Records
--- begin ---

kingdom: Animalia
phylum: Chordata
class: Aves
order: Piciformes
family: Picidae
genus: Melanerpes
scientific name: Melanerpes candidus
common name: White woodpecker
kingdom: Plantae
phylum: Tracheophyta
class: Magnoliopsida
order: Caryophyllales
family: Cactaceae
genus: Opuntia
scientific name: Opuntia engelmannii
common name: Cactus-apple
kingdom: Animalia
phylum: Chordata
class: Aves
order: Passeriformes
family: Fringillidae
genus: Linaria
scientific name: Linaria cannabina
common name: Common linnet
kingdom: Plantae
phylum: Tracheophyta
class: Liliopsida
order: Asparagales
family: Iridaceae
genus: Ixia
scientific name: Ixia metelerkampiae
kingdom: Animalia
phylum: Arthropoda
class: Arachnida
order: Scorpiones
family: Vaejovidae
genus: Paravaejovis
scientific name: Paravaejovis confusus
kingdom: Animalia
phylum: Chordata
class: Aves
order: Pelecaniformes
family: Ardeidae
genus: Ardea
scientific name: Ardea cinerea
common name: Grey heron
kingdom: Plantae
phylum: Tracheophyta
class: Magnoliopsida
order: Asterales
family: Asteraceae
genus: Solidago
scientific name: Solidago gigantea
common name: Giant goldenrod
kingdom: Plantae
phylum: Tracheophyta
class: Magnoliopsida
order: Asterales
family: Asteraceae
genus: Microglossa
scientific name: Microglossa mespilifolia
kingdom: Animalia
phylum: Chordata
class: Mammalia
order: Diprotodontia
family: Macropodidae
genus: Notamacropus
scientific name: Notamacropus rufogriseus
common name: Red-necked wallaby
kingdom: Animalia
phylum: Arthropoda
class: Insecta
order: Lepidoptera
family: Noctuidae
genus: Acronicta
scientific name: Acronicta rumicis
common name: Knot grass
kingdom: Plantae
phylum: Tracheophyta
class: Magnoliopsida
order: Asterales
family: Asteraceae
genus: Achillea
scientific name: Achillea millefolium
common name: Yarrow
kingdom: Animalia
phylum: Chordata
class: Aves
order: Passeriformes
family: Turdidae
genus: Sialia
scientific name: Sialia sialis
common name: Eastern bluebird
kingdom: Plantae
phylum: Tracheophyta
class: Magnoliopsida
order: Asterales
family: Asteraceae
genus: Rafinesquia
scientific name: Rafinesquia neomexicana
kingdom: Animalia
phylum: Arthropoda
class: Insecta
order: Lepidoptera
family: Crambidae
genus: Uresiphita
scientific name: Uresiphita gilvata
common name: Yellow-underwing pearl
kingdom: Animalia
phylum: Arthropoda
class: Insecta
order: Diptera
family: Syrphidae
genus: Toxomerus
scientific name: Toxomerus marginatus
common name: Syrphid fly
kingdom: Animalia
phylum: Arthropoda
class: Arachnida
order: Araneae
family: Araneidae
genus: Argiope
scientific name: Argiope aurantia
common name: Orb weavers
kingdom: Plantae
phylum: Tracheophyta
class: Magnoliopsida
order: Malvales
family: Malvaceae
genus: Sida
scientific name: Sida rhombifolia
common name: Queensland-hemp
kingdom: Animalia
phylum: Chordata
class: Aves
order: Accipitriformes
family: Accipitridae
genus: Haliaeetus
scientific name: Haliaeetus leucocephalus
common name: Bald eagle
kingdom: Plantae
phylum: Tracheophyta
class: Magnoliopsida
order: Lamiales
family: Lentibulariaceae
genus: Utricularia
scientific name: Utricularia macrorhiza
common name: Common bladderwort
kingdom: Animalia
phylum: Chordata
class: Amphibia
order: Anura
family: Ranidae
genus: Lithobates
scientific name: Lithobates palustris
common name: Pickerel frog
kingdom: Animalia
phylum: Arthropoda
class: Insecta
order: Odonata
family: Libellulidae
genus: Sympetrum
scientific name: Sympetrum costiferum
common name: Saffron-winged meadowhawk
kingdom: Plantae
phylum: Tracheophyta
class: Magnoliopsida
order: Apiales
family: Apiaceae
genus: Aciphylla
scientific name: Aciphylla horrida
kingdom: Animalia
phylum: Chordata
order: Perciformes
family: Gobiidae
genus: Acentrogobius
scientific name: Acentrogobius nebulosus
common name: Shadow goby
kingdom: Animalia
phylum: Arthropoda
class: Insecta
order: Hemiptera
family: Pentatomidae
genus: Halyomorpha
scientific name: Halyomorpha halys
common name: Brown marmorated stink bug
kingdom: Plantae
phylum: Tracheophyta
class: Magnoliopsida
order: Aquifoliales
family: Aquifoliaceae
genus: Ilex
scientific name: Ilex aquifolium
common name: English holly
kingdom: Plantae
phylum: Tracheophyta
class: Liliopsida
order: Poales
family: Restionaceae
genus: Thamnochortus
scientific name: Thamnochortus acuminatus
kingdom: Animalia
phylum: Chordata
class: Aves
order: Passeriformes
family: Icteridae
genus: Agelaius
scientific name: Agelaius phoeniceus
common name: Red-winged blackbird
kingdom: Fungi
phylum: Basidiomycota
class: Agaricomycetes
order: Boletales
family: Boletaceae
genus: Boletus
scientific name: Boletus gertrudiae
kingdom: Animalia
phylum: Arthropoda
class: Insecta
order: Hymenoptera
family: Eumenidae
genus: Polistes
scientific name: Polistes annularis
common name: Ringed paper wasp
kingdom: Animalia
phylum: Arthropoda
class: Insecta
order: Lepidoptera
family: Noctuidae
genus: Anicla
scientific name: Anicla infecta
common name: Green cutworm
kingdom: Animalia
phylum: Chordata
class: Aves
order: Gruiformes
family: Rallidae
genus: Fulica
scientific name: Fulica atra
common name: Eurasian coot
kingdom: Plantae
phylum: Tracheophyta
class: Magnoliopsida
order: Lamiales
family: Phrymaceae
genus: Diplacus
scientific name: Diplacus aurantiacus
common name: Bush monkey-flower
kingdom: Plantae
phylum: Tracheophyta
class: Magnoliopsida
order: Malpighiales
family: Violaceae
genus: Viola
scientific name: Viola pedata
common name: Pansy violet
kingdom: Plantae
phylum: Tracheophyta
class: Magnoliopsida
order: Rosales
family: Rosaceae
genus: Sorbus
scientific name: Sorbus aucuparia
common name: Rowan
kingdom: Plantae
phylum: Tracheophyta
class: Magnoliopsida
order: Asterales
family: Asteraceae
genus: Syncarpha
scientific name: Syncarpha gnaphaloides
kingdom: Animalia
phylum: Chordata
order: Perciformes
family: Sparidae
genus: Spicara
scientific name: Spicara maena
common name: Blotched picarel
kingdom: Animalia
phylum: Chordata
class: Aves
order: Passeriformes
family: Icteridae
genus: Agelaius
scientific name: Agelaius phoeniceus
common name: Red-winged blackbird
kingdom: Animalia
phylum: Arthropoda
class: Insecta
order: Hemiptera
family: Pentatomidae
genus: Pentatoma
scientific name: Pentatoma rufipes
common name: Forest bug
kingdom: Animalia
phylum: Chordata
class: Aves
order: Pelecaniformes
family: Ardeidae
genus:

--- end ---

=== Instructions to follow ===
Please rewrite the lines in the items above as a numbered list, from the line with "common name: Yarrow" up to and including the line with "family: Accipitridae", leaving out any blank lines.

=== Complete response ===
1. common name: Yarrow
2. kingdom: Animalia
3. phylum: Chordata
4. class: Aves
5. order: Passeriformes
6. family: Turdidae
7. genus: Sialia
8. scientific name: Sialia sialis
9. common name: Eastern bluebird
10. kingdom: Plantae
11. phylum: Tracheophyta
12. class: Magnoliopsida
13. order: Asterales
14. family: Asteraceae
15. genus: Rafinesquia
16. scientific name: Rafinesquia neomexicana
17. kingdom: Animalia
18. phylum: Arthropoda
19. class: Insecta
20. order: Lepidoptera
21. family: Crambidae
22. genus: Uresiphita
23. scientific name: Uresiphita gilvata
24. common name: Yellow-underwing pearl
25. kingdom: Animalia
26. phylum: Arthropoda
27. class: Insecta
28. order: Diptera
29. family: Syrphidae
30. genus: Toxomerus
31. scientific name: Toxomerus marginatus
32. common name: Syrphid fly
33. kingdom: Animalia
34. phylum: Arthropoda
35. class: Arachnida
36. order: Araneae
37. family: Araneidae
38. genus: Argiope
39. scientific name: Argiope aurantia
40. common name: Orb weavers
41. kingdom: Plantae
42. phylum: Tracheophyta
43. class: Magnoliopsida
44. order: Malvales
45. family: Malvaceae
46. genus: Sida
47. scientific name: Sida rhombifolia
48. common name: Queensland-hemp
49. kingdom: Animalia
50. phylum: Chordata
51. class: Aves
52. order: Accipitriformes
53. family: Accipitridae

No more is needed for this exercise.